#### REQUIRED WORK:
Filter the listing down to the lines containing the word "labels".

#### EXCERPTED RECORDS:
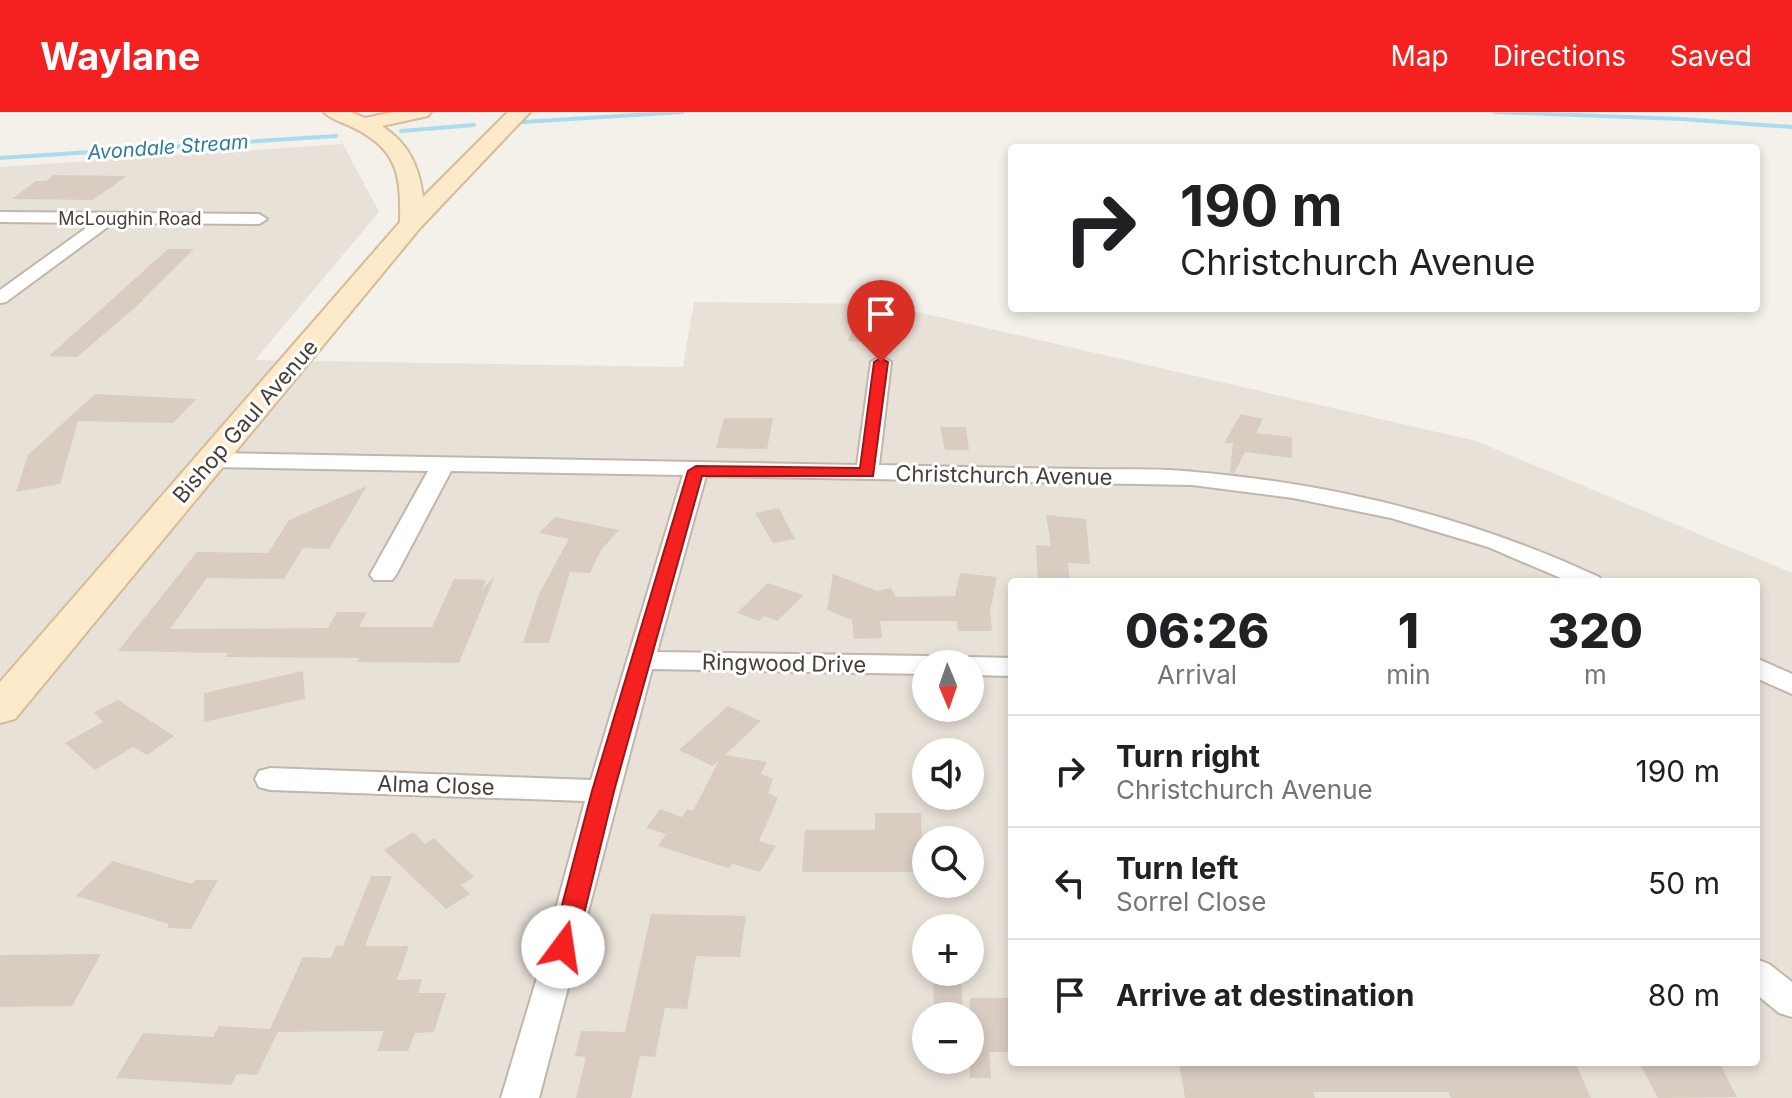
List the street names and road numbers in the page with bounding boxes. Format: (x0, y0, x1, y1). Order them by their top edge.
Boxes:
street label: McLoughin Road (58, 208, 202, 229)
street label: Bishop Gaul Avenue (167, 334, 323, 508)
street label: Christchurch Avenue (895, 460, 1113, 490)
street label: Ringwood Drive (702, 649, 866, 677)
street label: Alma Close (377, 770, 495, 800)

==

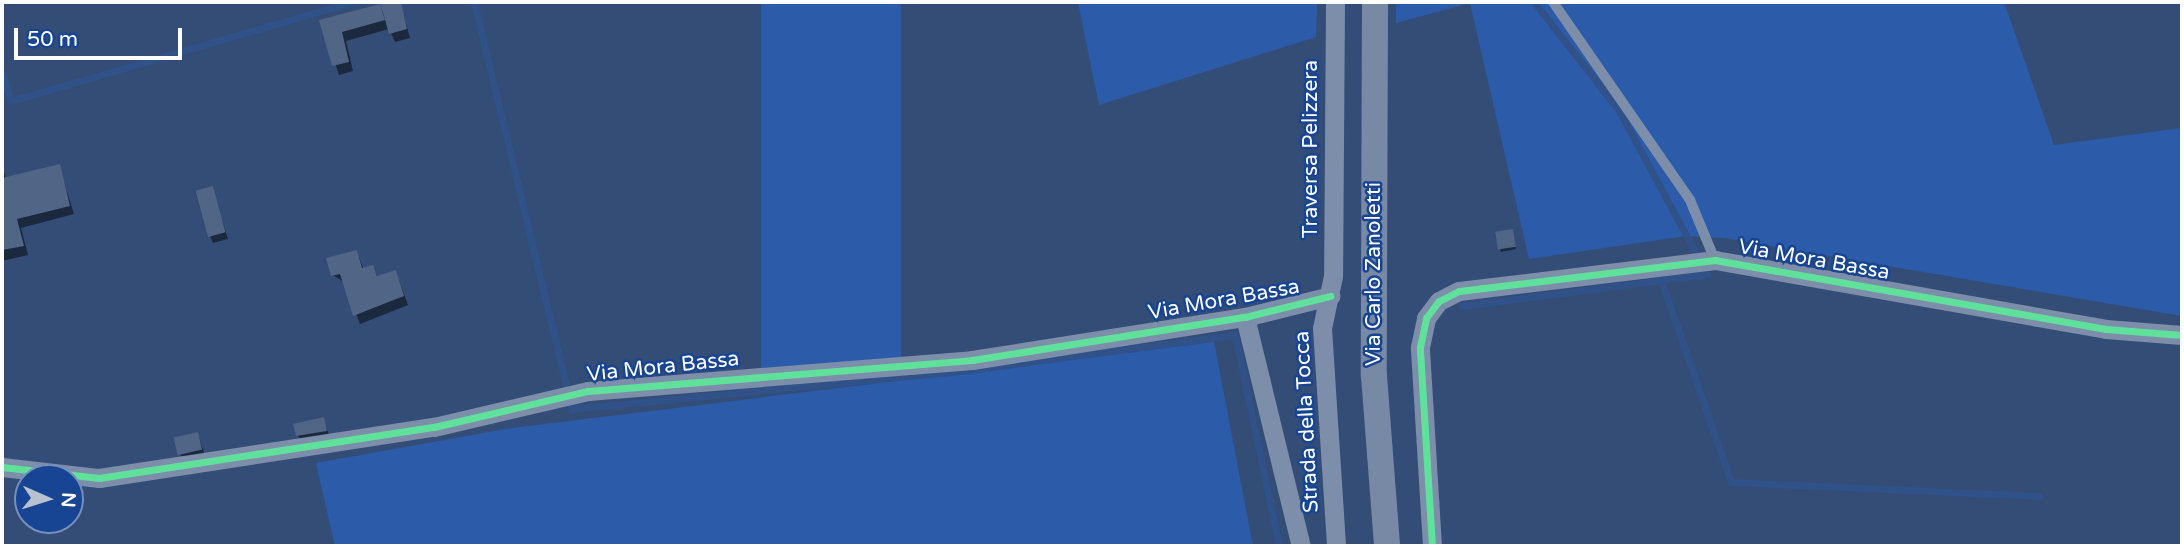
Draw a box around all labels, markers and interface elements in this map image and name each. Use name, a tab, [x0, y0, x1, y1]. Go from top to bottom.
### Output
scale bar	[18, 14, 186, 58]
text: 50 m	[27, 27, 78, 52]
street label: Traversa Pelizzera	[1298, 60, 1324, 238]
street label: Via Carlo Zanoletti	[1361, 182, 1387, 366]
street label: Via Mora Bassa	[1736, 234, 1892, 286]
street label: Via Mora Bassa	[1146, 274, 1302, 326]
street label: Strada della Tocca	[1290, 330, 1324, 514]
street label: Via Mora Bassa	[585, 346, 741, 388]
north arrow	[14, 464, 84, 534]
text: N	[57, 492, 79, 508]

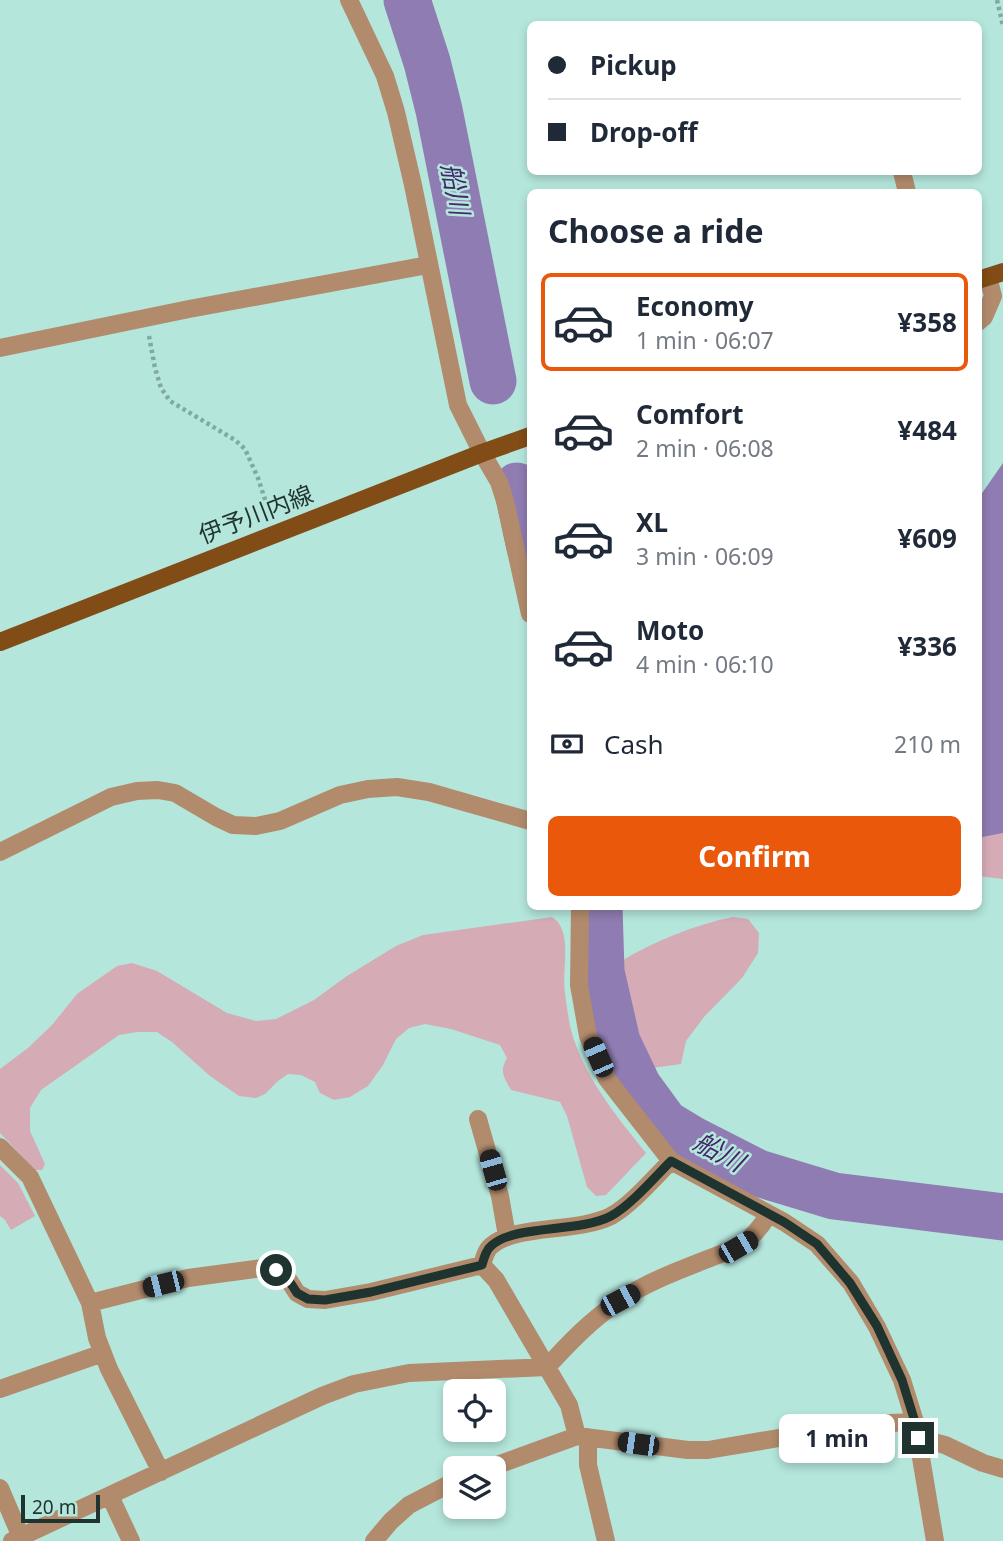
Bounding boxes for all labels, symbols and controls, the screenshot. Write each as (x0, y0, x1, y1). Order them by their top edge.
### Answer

#### SOLUTION TO THIS PROBLEM:
Draw a box around all labels, markers and interface elements in this map image and name each. Use name, a tab, [x0, y0, x1, y1]. Go from top to bottom.
Bounding boxes for all labels, symbols and controls, the screenshot. Write each as (x0, y0, x1, y1). Order them by their top edge.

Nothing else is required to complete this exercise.